An advantage of the Python implementation is that zip archives are portable across systems. This is not the case with the Linux implementation.
For example, using the example t.zip (created on a Linux system) I get this error if I attempt to extract it on my Mac.
$unzip ../t.zip Archive: ../t.zip error: cannot create test.txt Illegal byte sequence
Here is a blog post that goes into detail about the issues with platform specific zip implementations:
Your post might be better titled: "The Incredible Disaster of Platform Specific Implementations of Zip" :-)
From the post:
The Zip spec says that the only supported encodings are CP437 and UTF-8, but everyone has ignored that. Implementers just encode file names however they want (usually byte for byte as they are in the OS… see table below).

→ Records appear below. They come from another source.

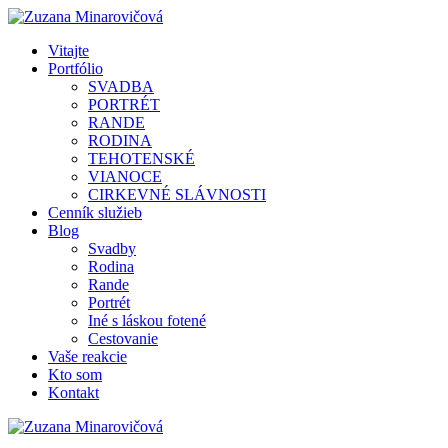
Vitajte
Portfólio
SVADBA
PORTRÉT
RANDE
RODINA
TEHOTENSKÉ
VIANOCE
CIRKEVNÉ SLÁVNOSTI
Cenník služieb
Blog
Svadby
Rodina
Rande
Portrét
Iné s láskou fotené
Cestovanie
Vaše reakcie
Kto som
Kontakt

With regard to your comment:
Furthermore, this doesn’t explain the corruption that extractall() causes.
Let's take a look starting with a zip file similar to the one you create in the bug report:
$ echo hi > "$(printf 'test\xf7.txt')" $ zip t.zip *.txt adding: test.txt (stored 0%)

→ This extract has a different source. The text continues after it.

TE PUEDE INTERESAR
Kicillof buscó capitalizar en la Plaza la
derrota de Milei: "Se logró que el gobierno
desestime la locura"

Now let's look at the flag for that file in Python:
$python3 Python 3.7.3 (default, Apr 3 2019, 05:39:12) [GCC 8.3.0] on linux Type "help", "copyright", "credits" or "license" for more information. >>> from zipfile import ZipFile >>> zf = ZipFile("t.zip") >>> zf.infolist().flag_bits & 0x800 and print("UTF") or print("Not UTF") Not UTF >>>
Looking at the python implementation:
if flags & 0x800: # UTF-8 file names extension filename = filename.decode('utf-8') else: # Historical ZIP filename encoding filename = filename.decode('cp437')
We can see that the filenames will be decoded with
cp437 - that's where the corruption comes from.
Given the above information, would you agree that the issues you are having are due to your expectation of the behavior of Zip files and not really issues with Python?
The Python implementation is in perfect compliance with the Zip specification and results in archives that are portable across systems.